Background: Pathologic complete response (pCR) to neoadjuvant treatment (NAT) is associated with improved survival of patients with HER2+ breast cancer. We investigated the ability of interim positron emission tomography (PET) regarding early prediction of pathology outcomes.
Methods: During 61 months, consecutive patients with locally advanced or large HER2+ breast cancer patients without distant metastases were included. All patients received NAT with four cycles of epirubicin+cyclophosphamide, followed by four cycles of docetaxel+trastuzumab. ¹⁸F-fluorodeoxyglucose (¹⁸F-FDG)-PET/computed tomography (CT) was performed at baseline (PET₁) and after two cycles of chemotherapy (PET₂). Maximum standardised uptake values were measured in the primary tumour as well as in the axillary lymph nodes. The correlation between pathologic response and SUV parameters (SUVmax at PET₁, PET₂ and ΔSUVmax) was examined with the t-test. The predictive performance regarding the identification of non-responders was evaluated using receiver operating characteristics (ROC) analysis.

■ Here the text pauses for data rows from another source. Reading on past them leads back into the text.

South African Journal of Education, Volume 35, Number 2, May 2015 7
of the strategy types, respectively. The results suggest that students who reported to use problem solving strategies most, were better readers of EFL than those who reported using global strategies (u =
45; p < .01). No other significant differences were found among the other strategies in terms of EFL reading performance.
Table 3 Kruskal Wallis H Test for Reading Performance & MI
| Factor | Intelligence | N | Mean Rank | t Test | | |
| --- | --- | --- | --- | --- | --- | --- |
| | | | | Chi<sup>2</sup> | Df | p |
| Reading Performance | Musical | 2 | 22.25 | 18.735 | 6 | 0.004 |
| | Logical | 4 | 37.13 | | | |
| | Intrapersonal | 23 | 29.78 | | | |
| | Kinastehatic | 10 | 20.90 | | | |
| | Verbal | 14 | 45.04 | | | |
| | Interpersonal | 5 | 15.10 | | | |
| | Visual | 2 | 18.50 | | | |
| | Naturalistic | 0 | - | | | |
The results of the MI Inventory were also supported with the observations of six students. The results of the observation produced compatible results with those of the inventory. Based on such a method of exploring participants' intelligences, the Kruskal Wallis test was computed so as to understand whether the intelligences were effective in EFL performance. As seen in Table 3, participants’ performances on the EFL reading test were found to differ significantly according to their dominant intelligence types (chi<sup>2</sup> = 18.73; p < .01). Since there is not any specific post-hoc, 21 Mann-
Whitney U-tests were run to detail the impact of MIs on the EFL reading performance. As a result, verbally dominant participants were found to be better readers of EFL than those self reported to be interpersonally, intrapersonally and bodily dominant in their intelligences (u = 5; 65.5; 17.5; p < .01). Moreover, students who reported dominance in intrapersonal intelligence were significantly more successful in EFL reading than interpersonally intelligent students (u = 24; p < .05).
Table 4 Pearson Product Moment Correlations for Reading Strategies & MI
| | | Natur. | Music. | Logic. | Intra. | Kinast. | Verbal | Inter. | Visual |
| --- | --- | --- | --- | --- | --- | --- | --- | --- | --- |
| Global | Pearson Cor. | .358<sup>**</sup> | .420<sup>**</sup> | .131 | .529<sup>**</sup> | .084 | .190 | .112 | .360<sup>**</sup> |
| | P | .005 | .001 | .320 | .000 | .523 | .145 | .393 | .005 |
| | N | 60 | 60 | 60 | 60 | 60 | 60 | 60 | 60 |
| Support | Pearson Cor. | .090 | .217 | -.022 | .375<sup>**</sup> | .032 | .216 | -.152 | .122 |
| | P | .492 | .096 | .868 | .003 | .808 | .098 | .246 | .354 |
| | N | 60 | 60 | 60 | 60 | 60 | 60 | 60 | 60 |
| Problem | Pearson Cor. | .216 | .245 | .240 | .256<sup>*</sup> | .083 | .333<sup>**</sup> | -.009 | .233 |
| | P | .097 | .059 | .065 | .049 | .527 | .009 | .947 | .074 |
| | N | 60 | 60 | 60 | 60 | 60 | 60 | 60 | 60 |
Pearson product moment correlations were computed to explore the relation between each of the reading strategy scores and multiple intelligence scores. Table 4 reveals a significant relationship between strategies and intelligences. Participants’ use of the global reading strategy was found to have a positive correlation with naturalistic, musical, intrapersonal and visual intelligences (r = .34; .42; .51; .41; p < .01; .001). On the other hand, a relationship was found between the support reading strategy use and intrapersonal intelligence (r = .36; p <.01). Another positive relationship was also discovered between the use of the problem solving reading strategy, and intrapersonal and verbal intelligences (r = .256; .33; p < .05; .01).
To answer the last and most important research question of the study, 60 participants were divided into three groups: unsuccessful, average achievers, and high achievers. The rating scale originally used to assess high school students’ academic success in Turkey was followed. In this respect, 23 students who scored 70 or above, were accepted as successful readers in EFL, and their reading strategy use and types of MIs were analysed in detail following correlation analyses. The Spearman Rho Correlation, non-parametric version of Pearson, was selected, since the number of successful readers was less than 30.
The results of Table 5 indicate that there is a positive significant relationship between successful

Results: Thirty women were prospectively included and 60 PET/CT examination performed. At baseline, 22 patients had PET+ axilla and in nine of them ¹⁸F-FDG uptake was higher than in the primary tumour. At surgery, 14 patients (47%) showed residual tumour (non-pCR), whereas 16 (53%) reached pCR. Best prediction was obtained when considering the absolute residual SUVmax value at PET₂ (AUC=0.91) vs 0.67 for SUVmax at PET₁ and 0.86 for ΔSUVmax. The risk of non-pCR was 92.3% in patients with any site of residual uptake >3 at PET₂, no matter whether in breast or axilla, vs 11.8% in patients with uptake ≤3 (P=0.0001). The sensitivity, specificity, PPV, NPV and overall accuracy of this cutoff were, respectively: 85.7%, 93.8%, 92.3%, 88.2% and 90%.
Conclusion: The level of residual ¹⁸F-FDG uptake after two cycles of chemotherapy predicts residual disease at completion of NAT with chemotherapy+trastuzumab with high accuracy. Because many innovative therapeutic strategies are now available (e.g., addition of a second HER2-directed therapy or an antiangiogenic), early prediction of poor response is critical.